Mashed Banana Doctrine


I am valiantly ploughing my way through one of the classics, Charles Dickens’ book “A Tale of Two Cities”. I picked it up in a charity shop a month or two ago.

At school I was deemed not intelligent enough to qualify for the top stream which tackled quality literature like Shakespeare. Placed in the middle stream we ambled along at a slower pace with a slightly dumbed-down syllabus. There were few expectations that any of us would amount to anything in the academic world. I broke the mould!

“A Tale of Two Cities” is somewhere in my husband’s top ten best reads. He admits that it was a long time ago when he read it, but he remembers it as a rattling good yarn. I am not so sure that he is not remembering the black and white film of it, which is also a rattling good yarn! Dickens has a way with words, as we all know. Where twelve carefully chosen ones would do, Dickens eaks it out to a paragraph or two! Where a concisely written paragraph of action is sufficient, Dickens spreads it over two or three pages! I loose myself in the maze of clauses and sub-clauses, and have to retrace my steps to find out what was at the beginning of the sentence!

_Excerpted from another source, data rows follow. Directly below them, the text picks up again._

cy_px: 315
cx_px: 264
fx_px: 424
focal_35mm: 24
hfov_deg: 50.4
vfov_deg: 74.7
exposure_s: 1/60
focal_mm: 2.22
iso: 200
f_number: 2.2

It’s just not how people write these days. Short sentences that go in a straight line, without meandering make up most of the books I read.

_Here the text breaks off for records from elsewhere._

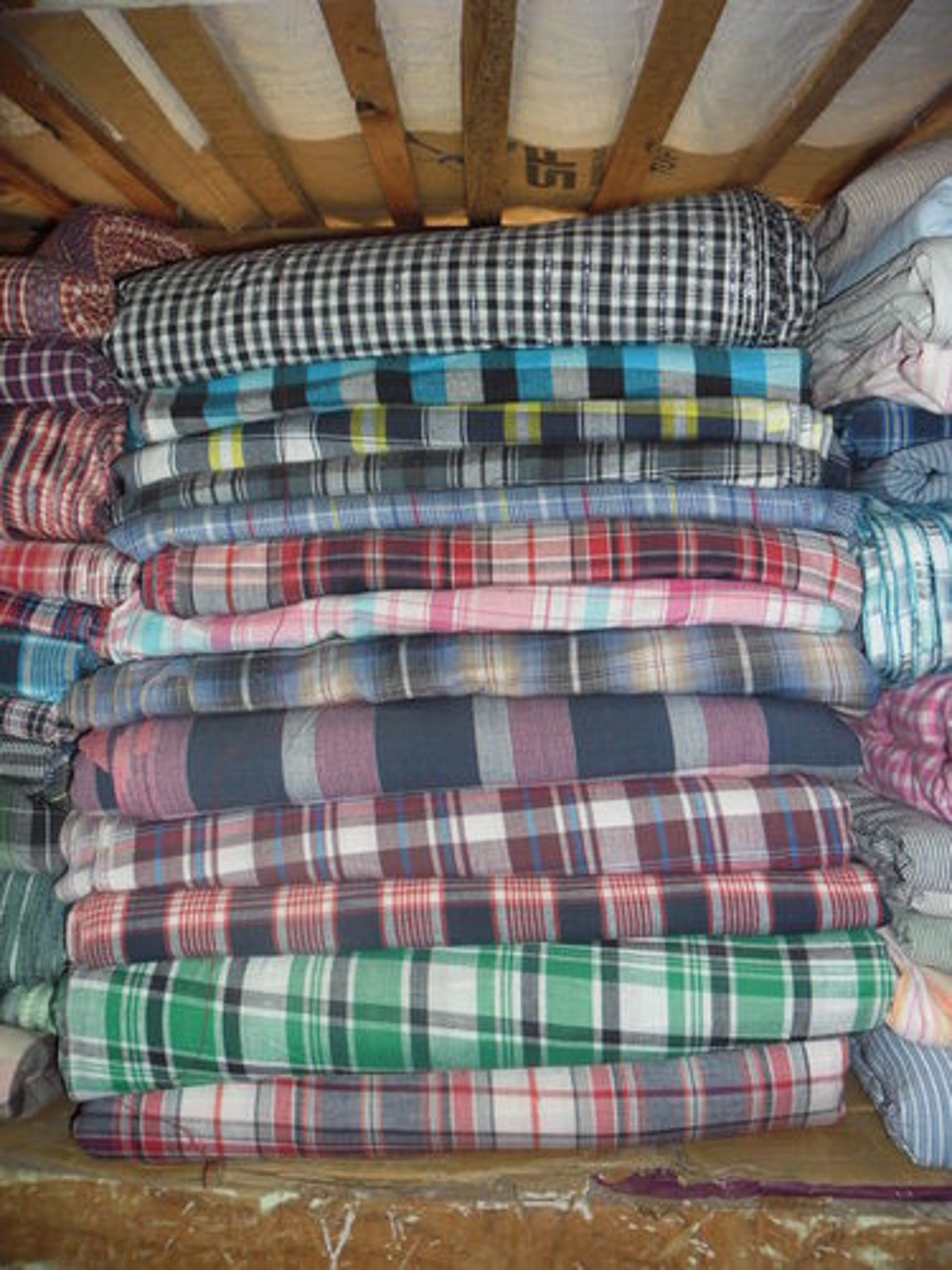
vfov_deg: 65.3
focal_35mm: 27
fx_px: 990
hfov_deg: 51.4
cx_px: 476
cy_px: 635
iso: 80
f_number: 3.5
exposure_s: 1/45
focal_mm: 4.9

A W Tozer in one of his books makes the point that we have lost the art of reading through difficult prose. The heavy theological tomes that the fathers of the faith either wrote themselves or read are left on the shelf. We look for short and snappy ideas, where the writer spoon feeds us the mashed banana version of something much chewier!

Our mental muscles are atrophied and we don’t even know it.

I think that by challenging myself to finish “The Tale of Two Cities”, I am in the process trying to halt my mental laziness. If I can finish Dickens I will feel that my mind has become a little less flabby and piled on a little more muscle.

I don’t want to be lazy in my apprehension of scripture either. I don’t want the mashed banana version of doctrines either. I want to know what I believe, and know why I believe it. I just want a little bit of depth and a little less fluff!